= Agni (Ayurveda) =

Entities acting in digestion and metabolism

Agni in Samskrita means "fire", and according to Ayurveda, Agni happens to be the entity that is responsible for all digestive and metabolic processes in the human beings.

== Classification of Agni based on its location ==
Depending upon the stage of metabolism where a specific Agni is functionally active, Agni has been classified into three sub-classes: 'Jaṭharāgni', 'Bhūtāgni' and 'Dhātvagni'.

=== Jaṭharāgni ===
While Jaṭharāgni acts on the food in the digestive tract and converts it into absorbable form, the Bhūtāgni acts after the digested material has been absorbed.

Place of Jathragni
Acharya Shushrut says that, Agni which is a part of Pitta is situated in between stomach and large intestine and is called Pittadhara kala. This is the place which hold the pitta. It helps in digesting the four type of foods that is aashit, khadit, peet, led and also helps in separating the nutrition, the urine and the stool. This is also called Pachak Agni.

=== Bhūtāgni ===
Bhūtāgni is of 5 types. Each of these 5 acts on the 5 primordial constituents of the absorbed food: Earth, Water, Fire, Air, and Space. These 5 Bhutagnis transform the substrates into such form that can be assimilated at tissue level.

=== Dhātvagni ===
The third class of Agni, the Dhātvagni, acts at the level of tissue metabolism and is helpful in the tissue nourishment tissue metabolism. This is of 7 types based on the kind of tissue that it helps nourishing.
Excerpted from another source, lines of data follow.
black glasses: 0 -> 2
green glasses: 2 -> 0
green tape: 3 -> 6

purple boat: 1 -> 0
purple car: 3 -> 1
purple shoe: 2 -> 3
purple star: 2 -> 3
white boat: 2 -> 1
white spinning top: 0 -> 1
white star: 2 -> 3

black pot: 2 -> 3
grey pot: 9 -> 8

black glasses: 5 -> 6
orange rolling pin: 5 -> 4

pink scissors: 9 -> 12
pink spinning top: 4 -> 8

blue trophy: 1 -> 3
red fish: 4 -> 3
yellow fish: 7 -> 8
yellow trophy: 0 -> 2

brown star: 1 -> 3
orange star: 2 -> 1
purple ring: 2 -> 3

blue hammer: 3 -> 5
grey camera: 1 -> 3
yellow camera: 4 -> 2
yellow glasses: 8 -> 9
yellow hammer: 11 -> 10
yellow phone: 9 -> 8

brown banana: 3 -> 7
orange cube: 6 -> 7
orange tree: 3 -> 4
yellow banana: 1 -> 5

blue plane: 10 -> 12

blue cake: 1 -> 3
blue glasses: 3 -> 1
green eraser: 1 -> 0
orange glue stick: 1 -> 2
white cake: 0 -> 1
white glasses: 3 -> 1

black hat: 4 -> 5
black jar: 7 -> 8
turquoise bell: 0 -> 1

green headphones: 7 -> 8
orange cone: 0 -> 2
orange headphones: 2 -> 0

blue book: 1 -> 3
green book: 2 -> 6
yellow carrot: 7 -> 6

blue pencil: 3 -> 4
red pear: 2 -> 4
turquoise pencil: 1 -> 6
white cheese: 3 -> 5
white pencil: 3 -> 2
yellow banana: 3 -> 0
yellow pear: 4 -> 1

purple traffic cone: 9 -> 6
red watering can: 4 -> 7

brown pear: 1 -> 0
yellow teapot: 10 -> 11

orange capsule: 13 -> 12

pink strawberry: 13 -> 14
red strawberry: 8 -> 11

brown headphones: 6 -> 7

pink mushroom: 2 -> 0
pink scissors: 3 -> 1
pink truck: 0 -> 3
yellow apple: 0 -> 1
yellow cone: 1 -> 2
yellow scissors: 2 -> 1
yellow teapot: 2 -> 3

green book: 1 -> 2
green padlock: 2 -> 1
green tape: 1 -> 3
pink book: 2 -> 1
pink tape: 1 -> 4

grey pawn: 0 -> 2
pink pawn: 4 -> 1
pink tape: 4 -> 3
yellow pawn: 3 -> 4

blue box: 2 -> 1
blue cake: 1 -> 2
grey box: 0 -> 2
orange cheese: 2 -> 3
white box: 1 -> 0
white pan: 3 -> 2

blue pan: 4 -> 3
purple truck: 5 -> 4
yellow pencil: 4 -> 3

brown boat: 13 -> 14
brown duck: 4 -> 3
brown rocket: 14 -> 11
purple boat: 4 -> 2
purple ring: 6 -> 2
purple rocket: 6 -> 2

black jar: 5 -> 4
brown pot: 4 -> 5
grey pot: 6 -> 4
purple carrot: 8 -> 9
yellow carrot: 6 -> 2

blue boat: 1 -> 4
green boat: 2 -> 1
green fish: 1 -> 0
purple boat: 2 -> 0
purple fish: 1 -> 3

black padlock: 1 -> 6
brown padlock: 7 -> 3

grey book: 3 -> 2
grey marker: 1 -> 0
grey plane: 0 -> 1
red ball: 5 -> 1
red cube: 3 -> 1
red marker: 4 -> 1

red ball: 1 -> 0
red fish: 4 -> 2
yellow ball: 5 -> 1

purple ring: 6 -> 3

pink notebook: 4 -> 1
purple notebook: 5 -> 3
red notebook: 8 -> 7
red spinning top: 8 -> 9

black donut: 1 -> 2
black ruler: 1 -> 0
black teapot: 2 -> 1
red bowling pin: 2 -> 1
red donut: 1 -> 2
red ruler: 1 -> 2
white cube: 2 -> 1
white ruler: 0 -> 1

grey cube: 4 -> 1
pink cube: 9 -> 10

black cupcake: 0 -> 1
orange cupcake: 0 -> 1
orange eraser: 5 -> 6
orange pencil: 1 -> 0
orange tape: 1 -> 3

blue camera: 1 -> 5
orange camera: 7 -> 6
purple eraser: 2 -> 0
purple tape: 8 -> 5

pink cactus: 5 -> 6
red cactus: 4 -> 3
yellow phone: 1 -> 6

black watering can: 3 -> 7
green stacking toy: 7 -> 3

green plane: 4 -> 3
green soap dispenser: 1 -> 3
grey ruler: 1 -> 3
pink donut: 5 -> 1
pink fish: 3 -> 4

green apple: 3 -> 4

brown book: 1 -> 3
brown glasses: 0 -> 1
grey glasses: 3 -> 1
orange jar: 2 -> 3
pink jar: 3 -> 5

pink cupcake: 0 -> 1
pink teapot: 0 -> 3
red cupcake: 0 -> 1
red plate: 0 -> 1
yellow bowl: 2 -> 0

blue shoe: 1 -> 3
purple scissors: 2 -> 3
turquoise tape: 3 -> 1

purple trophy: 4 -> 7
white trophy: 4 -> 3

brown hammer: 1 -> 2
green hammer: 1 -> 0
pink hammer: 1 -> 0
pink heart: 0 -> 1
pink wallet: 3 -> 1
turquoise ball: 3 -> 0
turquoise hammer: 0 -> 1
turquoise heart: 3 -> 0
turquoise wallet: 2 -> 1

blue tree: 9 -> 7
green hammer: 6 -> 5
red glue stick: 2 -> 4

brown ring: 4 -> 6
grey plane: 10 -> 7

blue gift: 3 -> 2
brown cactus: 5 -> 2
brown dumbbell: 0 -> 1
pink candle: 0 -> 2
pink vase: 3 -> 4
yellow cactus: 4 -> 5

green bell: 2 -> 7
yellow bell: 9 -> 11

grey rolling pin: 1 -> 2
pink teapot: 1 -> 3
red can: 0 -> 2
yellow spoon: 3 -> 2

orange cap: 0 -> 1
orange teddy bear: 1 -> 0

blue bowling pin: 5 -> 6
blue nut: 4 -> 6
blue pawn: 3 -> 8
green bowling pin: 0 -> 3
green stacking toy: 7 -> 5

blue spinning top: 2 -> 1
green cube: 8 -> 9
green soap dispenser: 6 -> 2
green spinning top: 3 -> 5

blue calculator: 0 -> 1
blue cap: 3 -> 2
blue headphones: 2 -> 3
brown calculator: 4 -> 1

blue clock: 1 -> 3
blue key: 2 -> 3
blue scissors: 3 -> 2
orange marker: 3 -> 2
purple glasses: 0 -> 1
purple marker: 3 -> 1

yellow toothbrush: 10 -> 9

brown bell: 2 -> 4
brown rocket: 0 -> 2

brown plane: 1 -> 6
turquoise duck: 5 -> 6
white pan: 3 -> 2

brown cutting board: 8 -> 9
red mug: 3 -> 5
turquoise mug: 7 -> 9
== Classification of Agni based on its strength ==
Further, Ayurveda recognizes four functional states of Agni: Samāgni (regular), Vişamāgni (irregular), Tīkşņāgni (intense) and Mandāgni (weak).

- Vişamāgni: Digestion is irregular and unpredictable. This happens when Vāta is high.
- Tikşņāgni: Digestion is very intense and causes burning or thirst. This happens when Pitta is high.
- Mañdāgni: Digestion is slow and sluggish, making the stomach feel heavy. This happens when Kapha is high.
- Samyāgni: Digestion is normal and balanced.